Goal of the exercise →
Retype every line of the text in the material below, character for character, and omit the pictures from your answer.

Start of Excerpted records

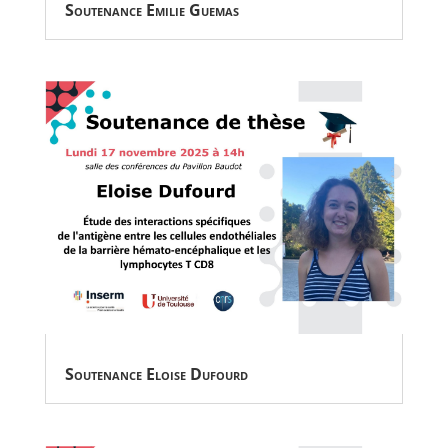
Soutenance Emilie Guemas
Soutenance Eloise Dufourd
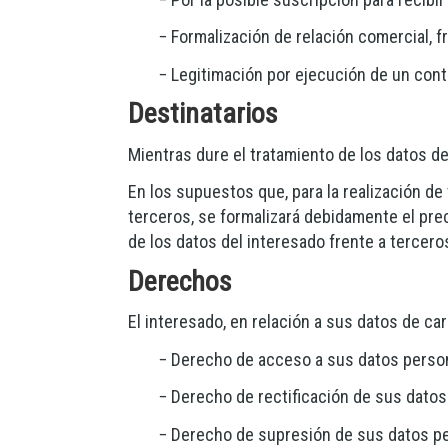
− Formalización de relación comercial, f
− Legitimación por ejecución de un cont
Destinatarios
Mientras dure el tratamiento de los datos d
En los supuestos que, para la realización de 
terceros, se formalizará debidamente el prec
de los datos del interesado frente a tercero
Derechos
El interesado, en relación a sus datos de ca
− Derecho de acceso a sus datos perso
− Derecho de rectificación de sus dato
− Derecho de supresión de sus datos pe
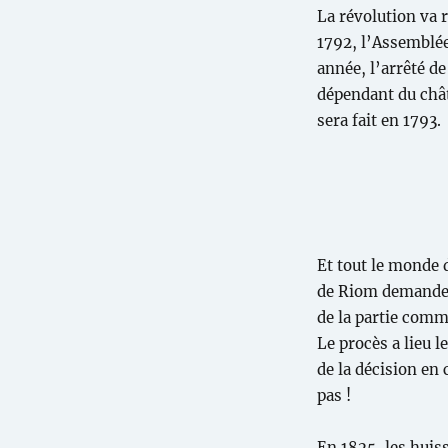
La révolution va 
1792, l’Assemblé
année, l’arrêté d
dépendant du châte
sera fait en 1793.
Et tout le monde 
de Riom demanden
de la partie comm
Le procès a lieu l
de la décision en
pas !
En 1825, les huis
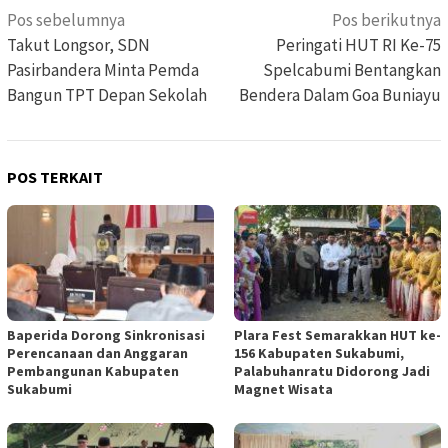
Navigasi
Pos sebelumnya
Pos berikutnya
pos
Takut Longsor, SDN
Peringati HUT RI Ke-75
Pasirbandera Minta Pemda
Spelcabumi Bentangkan
Bangun TPT Depan Sekolah
Bendera Dalam Goa Buniayu
POS TERKAIT
Baperida Dorong Sinkronisasi
Plara Fest Semarakkan HUT ke-
Perencanaan dan Anggaran
156 Kabupaten Sukabumi,
Pembangunan Kabupaten
Palabuhanratu Didorong Jadi
Sukabumi
Magnet Wisata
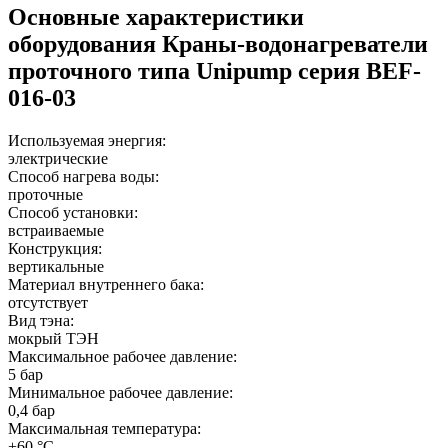
Основные характеристики
оборудования
Краны-водонагреватели
проточного типа Unipump серия BEF-
016-03
Используемая энергия:
электрические
Способ нагрева воды:
проточные
Способ установки:
встраиваемые
Конструкция:
вертикальные
Материал внутреннего бака:
отсутствует
Вид тэна:
мокрый ТЭН
Максимальное рабочее давление:
5 бар
Минимальное рабочее давление:
0,4 бар
Максимальная температура:
+60 °C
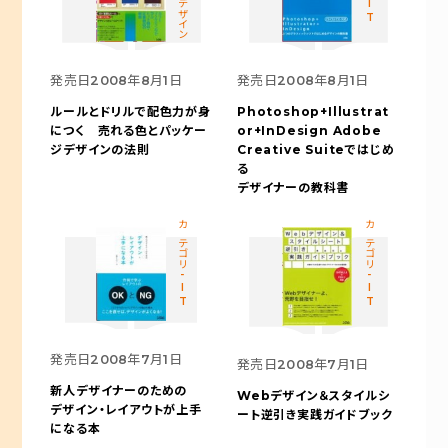
発売日
2008年8月1日
発売日
2008年8月1日
ルールとドリルで配色力が身
Photoshop+Illustrat
につく
売れる色とパッケー
or+InDesign Adobe
ジデザインの法則
Creative Suiteではじめ
る
デザイナーの教科書
カテゴリ-IT
カテゴリ-IT
発売日
2008年7月1日
発売日
2008年7月1日
新人デザイナーのための
Webデザイン＆スタイルシ
デザイン・レイアウトが上手
ート逆引き実践ガイドブック
になる本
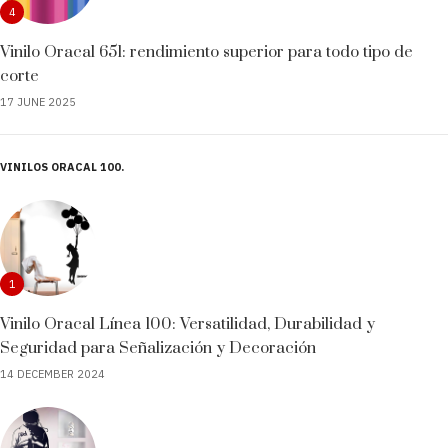
4
Vinilo Oracal 651: rendimiento superior para todo tipo de
corte
17 JUNE 2025
VINILOS ORACAL 100
1
Vinilo Oracal Línea 100: Versatilidad, Durabilidad y
Seguridad para Señalización y Decoración
14 DECEMBER 2024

End of Excerpted records

Output of the task →
Soutenance Emilie Guemas
Soutenance Eloise Dufourd
− Formalización de relación comercial, f
− Legitimación por ejecución de un cont
Destinatarios
Mientras dure el tratamiento de los datos d
En los supuestos que, para la realización de 
terceros, se formalizará debidamente el prec
de los datos del interesado frente a tercero
Derechos
El interesado, en relación a sus datos de ca
− Derecho de acceso a sus datos perso
− Derecho de rectificación de sus dato
− Derecho de supresión de sus datos pe
La révolution va 
1792, l’Assemblé
année, l’arrêté d
dépendant du châte
sera fait en 1793.
Et tout le monde 
de Riom demanden
de la partie comm
Le procès a lieu l
de la décision en
pas !
En 1825, les huis
Navigasi
Pos sebelumnya
Pos berikutnya
pos
Takut Longsor, SDN
Peringati HUT RI Ke-75
Pasirbandera Minta Pemda
Spelcabumi Bentangkan
Bangun TPT Depan Sekolah
Bendera Dalam Goa Buniayu
POS TERKAIT
Baperida Dorong Sinkronisasi
Plara Fest Semarakkan HUT ke-
Perencanaan dan Anggaran
156 Kabupaten Sukabumi,
Pembangunan Kabupaten
Palabuhanratu Didorong Jadi
Sukabumi
Magnet Wisata
Основные характеристики
оборудования
Краны-водонагреватели
проточного типа Unipump серия BEF-
016-03
Используемая энергия:
электрические
Способ нагрева воды:
проточные
Способ установки:
встраиваемые
Конструкция:
вертикальные
Материал внутреннего бака:
отсутствует
Вид тэна:
мокрый ТЭН
Максимальное рабочее давление:
5 бар
Минимальное рабочее давление:
0,4 бар
Максимальная температура:
+60 °C
発売日
2008年8月1日
発売日
2008年8月1日
ルールとドリルで配色力が身
Photoshop+Illustrat
につく
売れる色とパッケー
or+InDesign Adobe
ジデザインの法則
Creative Suiteではじめ
る
デザイナーの教科書
カテゴリ-IT
カテゴリ-IT
発売日
2008年7月1日
発売日
2008年7月1日
新人デザイナーのための
Webデザイン＆スタイルシ
デザイン・レイアウトが上手
ート逆引き実践ガイドブック
になる本
4
Vinilo Oracal 651: rendimiento superior para todo tipo de
corte
17 JUNE 2025
VINILOS ORACAL 100
1
Vinilo Oracal Línea 100: Versatilidad, Durabilidad y
Seguridad para Señalización y Decoración
14 DECEMBER 2024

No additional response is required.